Water's atomic structure is incredibly simple. Two hydrogen atoms are linked to one oxygen atom in this arrangement (Figure 4.1). Water molecules have unique electrochemical characteristics due to the nature of their atomic structure. It is because of this that water is able to dissolve other substances and act as a solvent for many compounds including salts, sugars, and proteins.
There are several properties of water that make them interesting from a chemistry perspective. First of all, water is the most common molecule in the universe after hydrogen gas. It can form strong bonds with other elements including carbon, nitrogen, phosphorus, sulfur, and oxygen. These interactions are usually very stable so water can be used as a solvent to extract these elements from their natural state or they can be incorporated into water-based solutions or liquids.

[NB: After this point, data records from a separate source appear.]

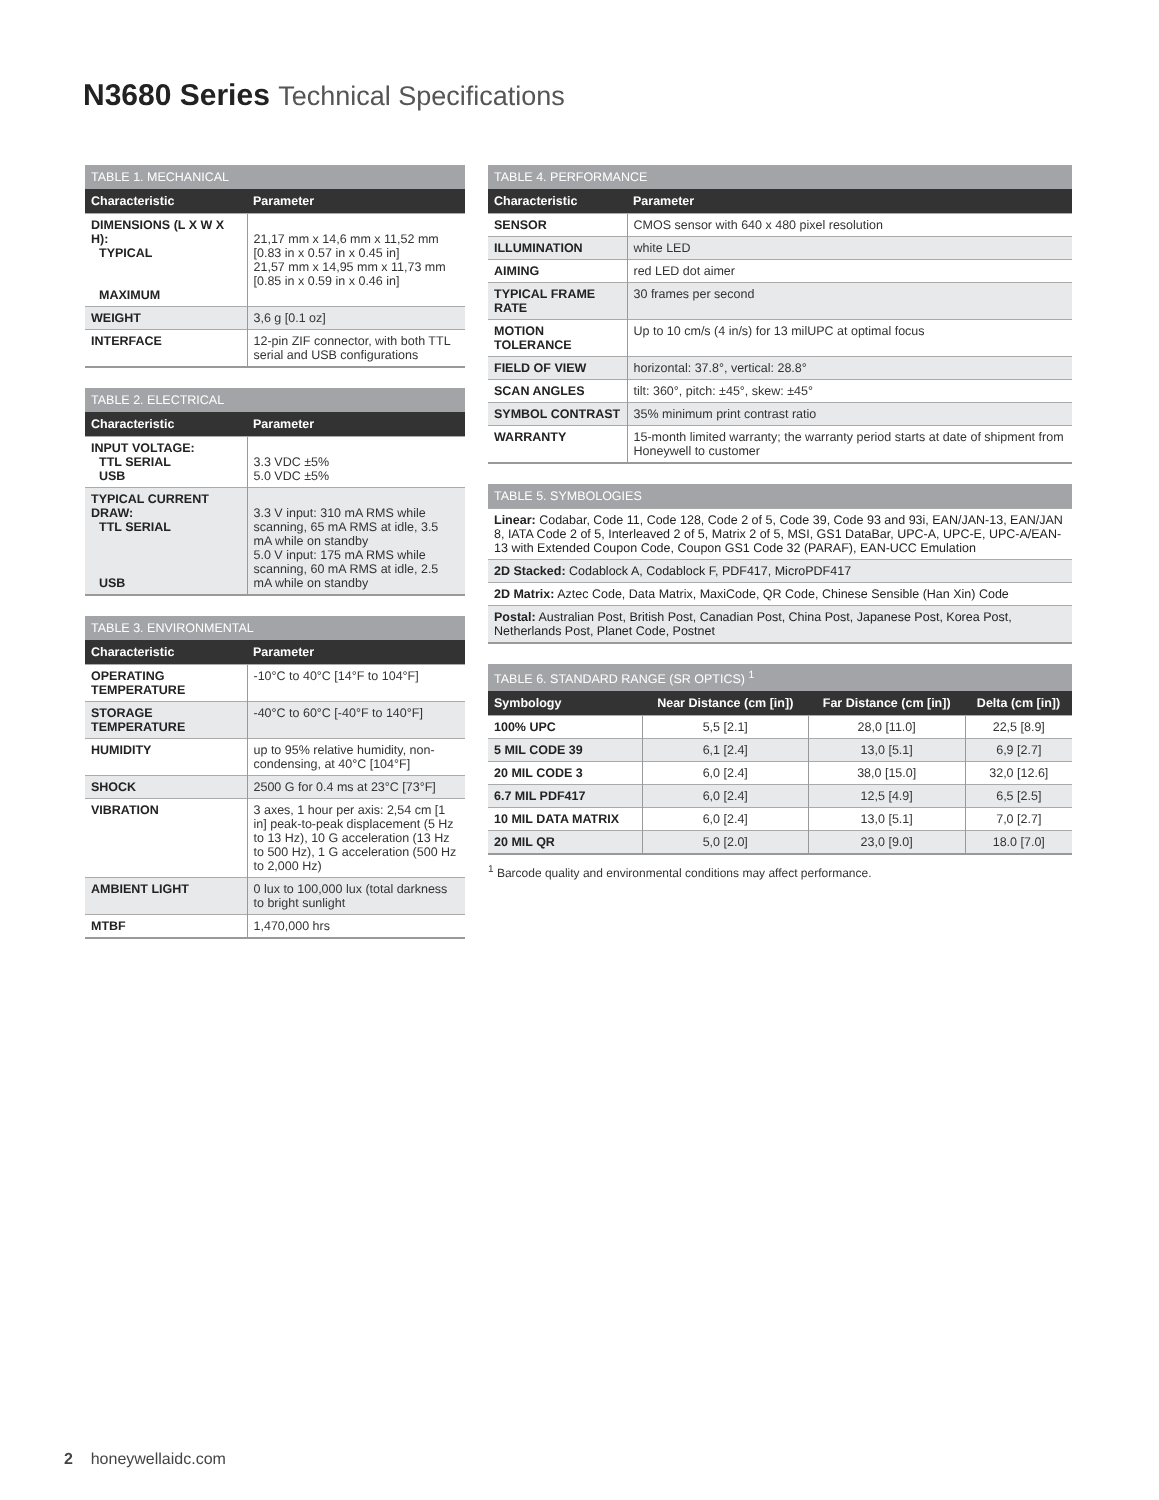N3680 Series Technical Specifications
| TABLE 1. MECHANICAL | |
| --- | --- |
| Characteristic | Parameter |
| DIMENSIONS (L X W X H): TYPICAL MAXIMUM | 21,17 mm x 14,6 mm x 11,52 mm [0.83 in x 0.57 in x 0.45 in] 21,57 mm x 14,95 mm x 11,73 mm [0.85 in x 0.59 in x 0.46 in] |
| WEIGHT | 3,6 g [0.1 oz] |
| INTERFACE | 12-pin ZIF connector, with both TTL serial and USB configurations |
| TABLE 2. ELECTRICAL | |
| --- | --- |
| Characteristic | Parameter |
| INPUT VOLTAGE: TTL SERIAL USB | 3.3 VDC ±5% 5.0 VDC ±5% |
| TYPICAL CURRENT DRAW: TTL SERIAL USB | 3.3 V input: 310 mA RMS while scanning, 65 mA RMS at idle, 3.5 mA while on standby 5.0 V input: 175 mA RMS while scanning, 60 mA RMS at idle, 2.5 mA while on standby |
| TABLE 3. ENVIRONMENTAL | |
| --- | --- |
| Characteristic | Parameter |
| OPERATING TEMPERATURE | -10°C to 40°C [14°F to 104°F] |
| STORAGE TEMPERATURE | -40°C to 60°C [-40°F to 140°F] |
| HUMIDITY | up to 95% relative humidity, non-condensing, at 40°C [104°F] |
| SHOCK | 2500 G for 0.4 ms at 23°C [73°F] |
| VIBRATION | 3 axes, 1 hour per axis: 2,54 cm [1 in] peak-to-peak displacement (5 Hz to 13 Hz), 10 G acceleration (13 Hz to 500 Hz), 1 G acceleration (500 Hz to 2,000 Hz) |
| AMBIENT LIGHT | 0 lux to 100,000 lux (total darkness to bright sunlight |
| MTBF | 1,470,000 hrs |
| TABLE 4. PERFORMANCE | |
| --- | --- |
| Characteristic | Parameter |
| SENSOR | CMOS sensor with 640 x 480 pixel resolution |
| ILLUMINATION | white LED |
| AIMING | red LED dot aimer |
| TYPICAL FRAME RATE | 30 frames per second |
| MOTION TOLERANCE | Up to 10 cm/s (4 in/s) for 13 milUPC at optimal focus |
| FIELD OF VIEW | horizontal: 37.8°, vertical: 28.8° |
| SCAN ANGLES | tilt: 360°, pitch: ±45°, skew: ±45° |
| SYMBOL CONTRAST | 35% minimum print contrast ratio |
| WARRANTY | 15-month limited warranty; the warranty period starts at date of shipment from Honeywell to customer |
| TABLE 5. SYMBOLOGIES |
| --- |
| Linear: Codabar, Code 11, Code 128, Code 2 of 5, Code 39, Code 93 and 93i, EAN/JAN-13, EAN/JAN 8, IATA Code 2 of 5, Interleaved 2 of 5, Matrix 2 of 5, MSI, GS1 DataBar, UPC-A, UPC-E, UPC-A/EAN-13 with Extended Coupon Code, Coupon GS1 Code 32 (PARAF), EAN-UCC Emulation |
| 2D Stacked: Codablock A, Codablock F, PDF417, MicroPDF417 |
| 2D Matrix: Aztec Code, Data Matrix, MaxiCode, QR Code, Chinese Sensible (Han Xin) Code |
| Postal: Australian Post, British Post, Canadian Post, China Post, Japanese Post, Korea Post, Netherlands Post, Planet Code, Postnet |
| TABLE 6. STANDARD RANGE (SR OPTICS) <sup>1</sup> | | | |
| --- | --- | --- | --- |
| Symbology | Near Distance (cm [in]) | Far Distance (cm [in]) | Delta (cm [in]) |
| 100% UPC | 5,5 [2.1] | 28,0 [11.0] | 22,5 [8.9] |
| 5 MIL CODE 39 | 6,1 [2.4] | 13,0 [5.1] | 6,9 [2.7] |
| 20 MIL CODE 3 | 6,0 [2.4] | 38,0 [15.0] | 32,0 [12.6] |
| 6.7 MIL PDF417 | 6,0 [2.4] | 12,5 [4.9] | 6,5 [2.5] |
| 10 MIL DATA MATRIX | 6,0 [2.4] | 13,0 [5.1] | 7,0 [2.7] |
| 20 MIL QR | 5,0 [2.0] | 23,0 [9.0] | 18.0 [7.0] |
<sup>1</sup> Barcode quality and environmental conditions may affect performance.
2 honeywellaidc.com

Secondly, water is important because it can participate in many different reactions. This makes water a valuable reagent in laboratory experiments because it can react with many substances simultaneously, sometimes in surprising ways. For example, when sodium hydroxide (a base) is mixed with hydrochloric acid (an acid), water is produced as a byproduct. However, if the mixture is heated, the hydrogen chloride gas released by the hydrochloric acid will combine with the water to produce chlorine gas which is an inert gas.
Water's distinct qualities are due to the polarity of its molecules, especially its capacity to form hydrogen bonds with one another and with other molecules. We'll look at how hydrogen bonding works in more detail later. For now, it's enough to know that the hydrogens in each water molecule are free to share their electrons with other molecules, but they only do so with those whose surfaces are electrically charged (+1 or -1). The result is a strong attraction between opposite charges and repulsion between like charges.
This bond energy is what gives water its unique properties. It allows water to be a solvent for itself as well as most other substances. A substance is called "soluble" in water if there is a stable interaction between the two. If the bond energy is too weak, the substance will simply float around inside the water; if it's too strong, the substance will not be able to enter the water at all. Most chemicals have solubilities near 100 percent in water, which means that they can be dissolved into the liquid and then separated out again by simple filtration or centrifugation.
The high degree of solubility of many chemicals in water helps to make it a useful solvent for washing away impurities from materials such as cloth, metal, and glass. Water also has some use-specific properties that set it apart from other liquids.
A water molecule is made up of two hydrogen (H) atoms and one oxygen (O) atom (O). Scientists use several methods to depict the formation of molecules. Oxygen molecule in water shown below was drawn using ball-and-stick model where each atom is represented by a small ball coated with electrons.
Hydrogen and oxygen combine to form H2O. This means that one molecule of H2O can create two new molecules of H2O when it reacts with another substance. For example, if you put alcohol (ethyl alcohol) in water, it will react with some of the water molecules to create more alcohol molecules and fewer water molecules.
You can think of water as a chemical bond inspector who visits every single molecule in your body and makes sure that they are behaving themselves. If any molecules are found doing something wrong, such as having an odd number of electrons or not being symmetrical, then the water molecule reformer comes along and changes them back into good molecules of H2O.
There are many other substances that can be found in water. Some of them are ammonia, carbon dioxide, methane, phosphorous, sulfur, iron, and calcium. The most common element by mass is hydrogen (74.9%). Other elements present in small amounts include oxygen (25.1%) and helium (0.8%).